→ **Your task**: Using the listing below, copy every line that mentions "premier".

→ **Provided entries**:
BEGIN
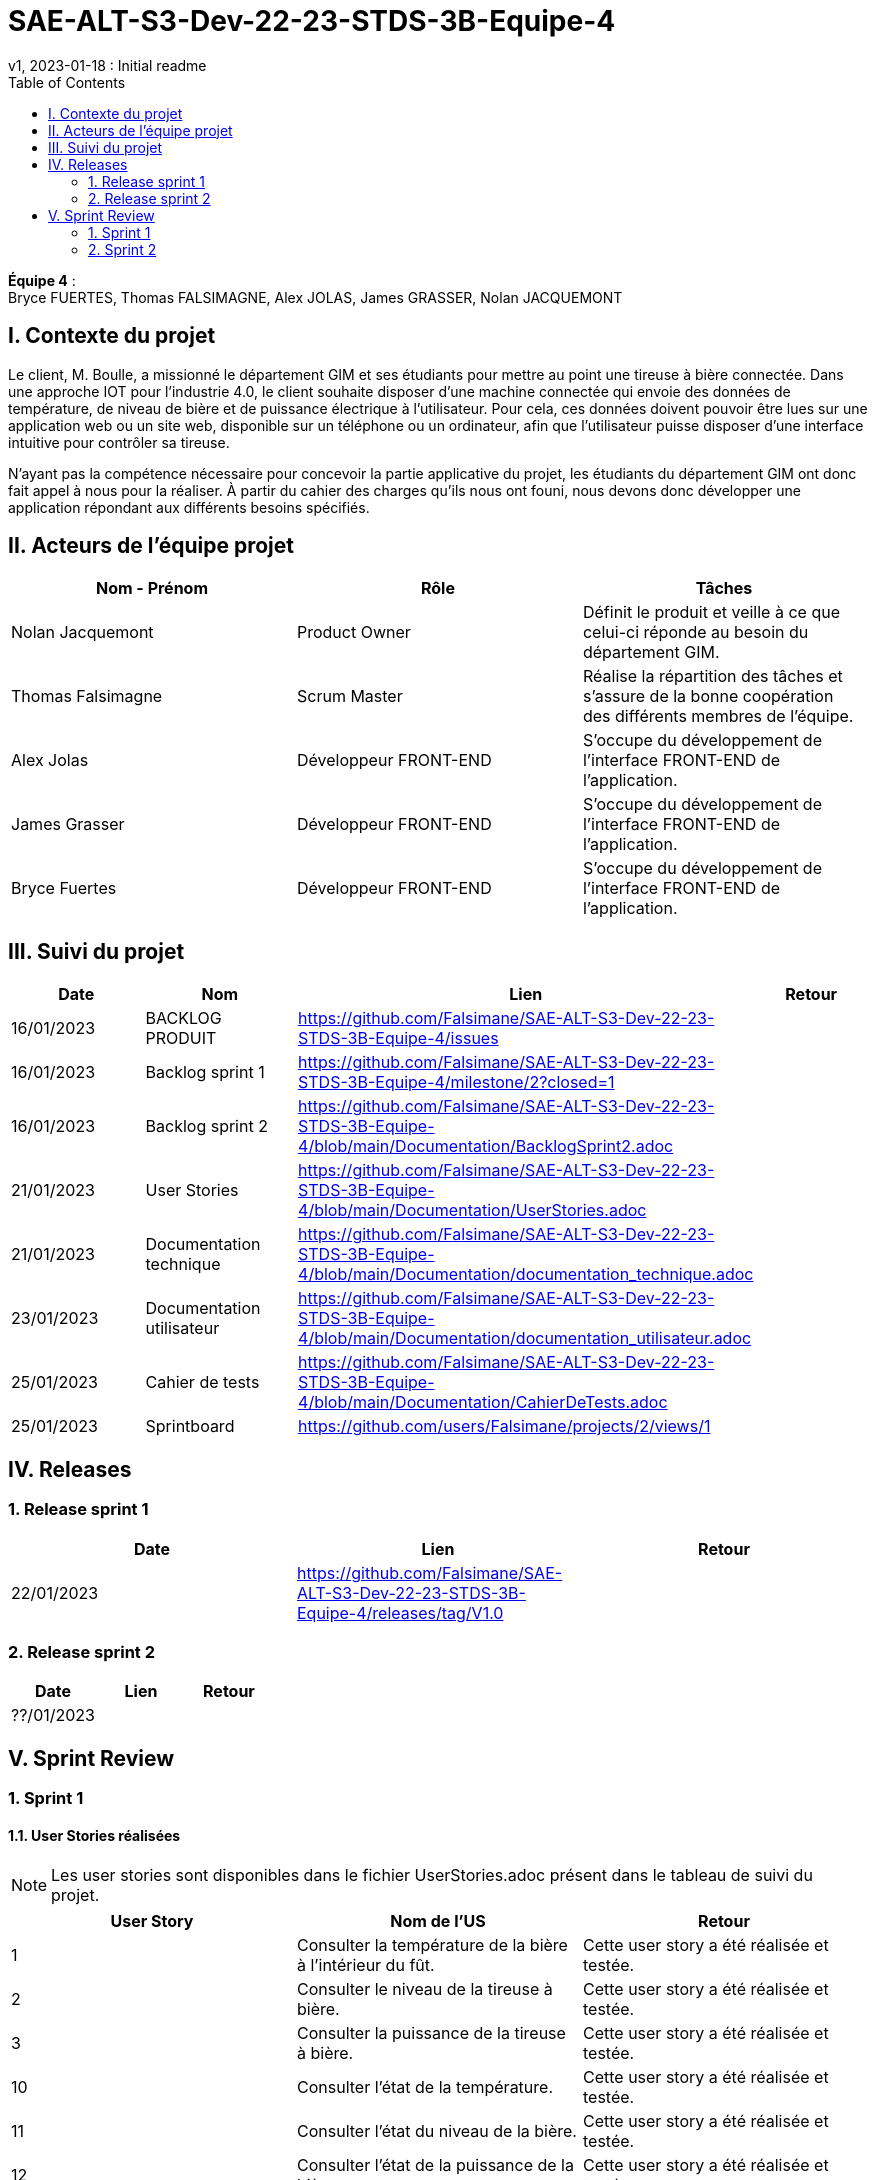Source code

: = SAE-ALT-S3-Dev-22-23-STDS-3B-Equipe-4
v1, 2023-01-18 : Initial readme
:icons: font
:experimental:
:toc:


*Équipe 4* : +
Bryce FUERTES, Thomas FALSIMAGNE, Alex JOLAS, James GRASSER, Nolan JACQUEMONT


== I. Contexte du projet

[.text-justify]
Le client, M. Boulle, a missionné le département GIM et ses étudiants pour mettre au point une tireuse à bière connectée. Dans une approche IOT pour l'industrie 4.0, le client souhaite disposer d'une machine connectée qui envoie des données de température, de niveau de bière et de puissance électrique à l’utilisateur. Pour cela, ces données doivent pouvoir être lues sur une application web ou un site web, disponible sur un téléphone ou un ordinateur, afin que l'utilisateur puisse disposer d'une interface intuitive pour contrôler sa tireuse. +

N'ayant pas la compétence nécessaire pour concevoir la partie applicative du projet, les étudiants du département GIM ont donc fait appel à nous pour la réaliser. À partir du cahier des charges qu'ils nous ont founi, nous devons donc développer une application répondant aux différents besoins spécifiés. 

== II. Acteurs de l'équipe projet 

[options="header,footer"]
|===
| Nom - Prénom  | Rôle         |  Tâches
| Nolan Jacquemont | Product Owner| Définit le produit et veille à ce que celui-ci réponde au besoin du département GIM.
| Thomas Falsimagne | Scrum Master | Réalise la répartition des tâches et s'assure de la bonne coopération des différents membres de l'équipe.
| Alex Jolas | Développeur FRONT-END | S'occupe du développement de l'interface FRONT-END de l'application.
| James Grasser | Développeur FRONT-END| S'occupe du développement de l'interface FRONT-END de l'application.
| Bryce Fuertes | Développeur FRONT-END | S'occupe du développement de l'interface FRONT-END de l'application.
|===

== III. Suivi du projet

[options="header,footer"]
|===
| Date    | Nom         |  Lien |                             Retour
| 16/01/2023 | BACKLOG PRODUIT| https://github.com/Falsimane/SAE-ALT-S3-Dev-22-23-STDS-3B-Equipe-4/issues |
| 16/01/2023 | Backlog sprint 1 | https://github.com/Falsimane/SAE-ALT-S3-Dev-22-23-STDS-3B-Equipe-4/milestone/2?closed=1 |
| 16/01/2023 | Backlog sprint 2 | https://github.com/Falsimane/SAE-ALT-S3-Dev-22-23-STDS-3B-Equipe-4/blob/main/Documentation/BacklogSprint2.adoc |
| 21/01/2023 | User Stories | https://github.com/Falsimane/SAE-ALT-S3-Dev-22-23-STDS-3B-Equipe-4/blob/main/Documentation/UserStories.adoc |
| 21/01/2023 | Documentation technique | https://github.com/Falsimane/SAE-ALT-S3-Dev-22-23-STDS-3B-Equipe-4/blob/main/Documentation/documentation_technique.adoc |
| 23/01/2023 | Documentation utilisateur | https://github.com/Falsimane/SAE-ALT-S3-Dev-22-23-STDS-3B-Equipe-4/blob/main/Documentation/documentation_utilisateur.adoc |
| 25/01/2023 | Cahier de tests | https://github.com/Falsimane/SAE-ALT-S3-Dev-22-23-STDS-3B-Equipe-4/blob/main/Documentation/CahierDeTests.adoc|
| 25/01/2023 | Sprintboard | https://github.com/users/Falsimane/projects/2/views/1 |
|===


== IV. Releases  

=== 1. Release sprint 1

[options="header,footer"]
|===
| Date |  Lien | Retour
| 22/01/2023 | https://github.com/Falsimane/SAE-ALT-S3-Dev-22-23-STDS-3B-Equipe-4/releases/tag/V1.0|
|===




=== 2. Release sprint 2

[options="header,footer"]
|===
| Date |  Lien | Retour
| ??/01/2023 | |
|===


== V. Sprint Review

=== 1. Sprint 1

==== 1.1. User Stories réalisées

NOTE: Les user stories sont disponibles dans le fichier UserStories.adoc présent dans le tableau de suivi du projet.

[options="header,footer"]
|===
| User Story | Nom de l'US| Retour
| 1 | Consulter la température de la bière à l’intérieur du fût.
| Cette user story a été réalisée et testée.
| 2 | Consulter le niveau de la tireuse à bière.|Cette user story a été réalisée et testée.
| 3 | Consulter la puissance de la tireuse à bière.|Cette user story a été réalisée et testée.
| 10 | Consulter l’état de la température.|Cette user story a été réalisée et testée.
| 11 | Consulter l’état du niveau de la bière.|Cette user story a été réalisée et testée.
| 12 | Consulter l’état de la puissance de la bière.|Cette user story a été réalisée et testée.
|===

==== 1.2. Difficultés rencontrées

[options="header,footer"]
|===
| US | Description de la difficulté | Solution
| 1 | La difficulté a été de trouver comment récupérer les données arrivant du broker MQTT en entrée, pour les envoyer vers un WebSocket en sortie. | La solution a été de déployer un node-red pour pouvoir pousser les données récupérer du broker vers un WebSocket, qui, nativement, n'est pas implémenté par le client.

| 2 |  |
| 3 |  |
| 10 |  |
| 11 |  |
| 12 |  |
|===


==== 1.3 Retour équipe projet

Ce premier sprint a été pour nous assez compliqué au départ, chaque membre de l'équipe ayant des compétences différentes, et ne connaissant pas forcément les technologies qui nous permettent maintenant de développer l'application. Il nous a donc fallu dans un premier temps faire quelques heures de formation, afin de pouvoir nous lancer réellement dans le projet. Cependant, nous terminons sur une bonne note. +

Effectivement, nous avons pu réaliser les user stories que nous avions définies pour le sprint 1. Nous sommes donc satisfaits de notre travail et sommes prêts à attaquer le sprint 2.

Vous trouverez toutes les indications dans le tableau de suivi de projet pour suivre notre avancée et pouvoir essayer notre application. La documentation technique vous permettra de comprendre comment l'application fonctionne et comment vous pouvez l'utiliser.

==== 1.4. Retour sprint semaine 3 EP

Documentation technique : o k (à versionner, dater, mettre nom équipe)
Manque doc ustilisateur

Backlog produit  : vous avez fait le backlog produit dans un doc appelé Users stories (TB) mais je dois retrouver ces users stories dans Github (cf. Vidéo) avec les critères, les tâches liées ...
Backlog de sprint :  je dois avoir une colonne avec les US traités dans le sprint puis 3 ou 4 colonnes (A faire, en cours, validation, terminé par ex) avec les issues (tâches) liées aux US. C'est un sprintBoard, le votre ne montre que les issues par les US liées. cf vidéo

 Cahier de tests à revoir (reprendre ce qui est fait dans les Users stories) avec une colonne validation, dans votre readme j'ai juste la liste des US notée validé.

J'ai une release à la fin du premier sprint c'est bien.

Continuez ainsi ... je devrais aussi avoir le balcklog sprint 2 (liste des US que vous allez traiter cette semaine).

CR ok



=== 2. Sprint 2

==== 2.1. Suivi du sprint

[options="header,footer"]
|===
| Date |  Nom | Lien | Retour
| 25/01/2023 |  Backlog sprint (avec issues correspondantes) |  https://github.com/Falsimane/SAE-ALT-S3-Dev-22-23-STDS-3B-Equipe-4/blob/main/Documentation/BacklogSprint2.adoc|
| 25/01/2023 |  Sprintboard |  https://github.com/users/Falsimane/projects/2/views/1|
| 25/01/2023 |  Cahier de tests |  https://github.com/Falsimane/SAE-ALT-S3-Dev-22-23-STDS-3B-Equipe-4/blob/main/Documentation/CahierDeTests.adoc|
| 27/01/2023 |  Documentation technique  | https://github.com/Falsimane/SAE-ALT-S3-Dev-22-23-STDS-3B-Equipe-4/blob/main/Documentation/documentation_technique.adoc|
| 27/01/2023 |  Documentation utilisateur | https://github.com/Falsimane/SAE-ALT-S3-Dev-22-23-STDS-3B-Equipe-4/blob/main/Documentation/documentation_utilisateur.adoc|
|===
END
→ **Result for this task**:
Ce premier sprint a été pour nous assez compliqué au départ, chaque membre de l'équipe ayant des compétences différentes, et ne connaissant pas forcément les technologies qui nous permettent maintenant de développer l'application. Il nous a donc fallu dans un premier temps faire quelques heures de formation, afin de pouvoir nous lancer réellement dans le projet. Cependant, nous terminons sur une bonne note. +
J'ai une release à la fin du premier sprint c'est bien.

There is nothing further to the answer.